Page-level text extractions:

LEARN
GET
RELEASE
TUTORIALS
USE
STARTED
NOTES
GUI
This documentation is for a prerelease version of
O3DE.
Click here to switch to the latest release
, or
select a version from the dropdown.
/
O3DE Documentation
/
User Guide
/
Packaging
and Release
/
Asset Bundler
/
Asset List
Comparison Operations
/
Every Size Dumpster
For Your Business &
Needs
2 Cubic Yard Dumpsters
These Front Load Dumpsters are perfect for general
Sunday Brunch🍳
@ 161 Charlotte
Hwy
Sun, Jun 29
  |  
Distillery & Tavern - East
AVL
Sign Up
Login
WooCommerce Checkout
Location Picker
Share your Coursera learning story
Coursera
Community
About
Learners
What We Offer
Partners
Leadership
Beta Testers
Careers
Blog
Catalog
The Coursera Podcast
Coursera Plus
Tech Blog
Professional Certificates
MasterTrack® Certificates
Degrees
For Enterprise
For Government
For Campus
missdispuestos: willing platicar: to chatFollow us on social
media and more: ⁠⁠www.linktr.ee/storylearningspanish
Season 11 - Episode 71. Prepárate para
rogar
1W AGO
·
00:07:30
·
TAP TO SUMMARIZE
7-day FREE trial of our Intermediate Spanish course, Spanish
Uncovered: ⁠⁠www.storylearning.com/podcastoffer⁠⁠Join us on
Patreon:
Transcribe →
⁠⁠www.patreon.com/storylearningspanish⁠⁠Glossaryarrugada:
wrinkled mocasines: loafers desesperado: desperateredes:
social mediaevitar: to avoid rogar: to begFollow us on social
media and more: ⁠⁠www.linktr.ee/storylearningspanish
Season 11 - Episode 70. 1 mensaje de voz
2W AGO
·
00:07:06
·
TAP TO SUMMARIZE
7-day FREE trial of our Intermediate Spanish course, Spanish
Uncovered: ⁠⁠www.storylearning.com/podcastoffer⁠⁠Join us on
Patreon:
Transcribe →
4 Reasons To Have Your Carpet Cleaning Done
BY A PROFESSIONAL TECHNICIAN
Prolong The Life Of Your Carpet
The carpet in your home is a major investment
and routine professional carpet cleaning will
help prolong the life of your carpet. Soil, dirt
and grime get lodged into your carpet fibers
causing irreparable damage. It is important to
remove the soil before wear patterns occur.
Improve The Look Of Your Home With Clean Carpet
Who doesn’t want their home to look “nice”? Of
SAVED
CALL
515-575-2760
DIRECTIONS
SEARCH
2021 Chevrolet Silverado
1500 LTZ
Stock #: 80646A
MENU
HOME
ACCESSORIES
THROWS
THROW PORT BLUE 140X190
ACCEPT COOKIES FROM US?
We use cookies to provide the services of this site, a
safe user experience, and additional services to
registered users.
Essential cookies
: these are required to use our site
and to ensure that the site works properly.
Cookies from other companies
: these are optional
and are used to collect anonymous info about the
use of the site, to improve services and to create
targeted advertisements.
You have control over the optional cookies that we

Task prompt:
Above are the entries. Quote exactly the lines from the one bearing "Sun, Jun 29" through the one bearing "missdispuestos: willing platicar: to".

Answer to this task:
Sun, Jun 29
  |  
Distillery & Tavern - East
AVL
Sign Up
Login
WooCommerce Checkout
Location Picker
Share your Coursera learning story
Coursera
Community
About
Learners
What We Offer
Partners
Leadership
Beta Testers
Careers
Blog
Catalog
The Coursera Podcast
Coursera Plus
Tech Blog
Professional Certificates
MasterTrack® Certificates
Degrees
For Enterprise
For Government
For Campus
missdispuestos: willing platicar: to chatFollow us on social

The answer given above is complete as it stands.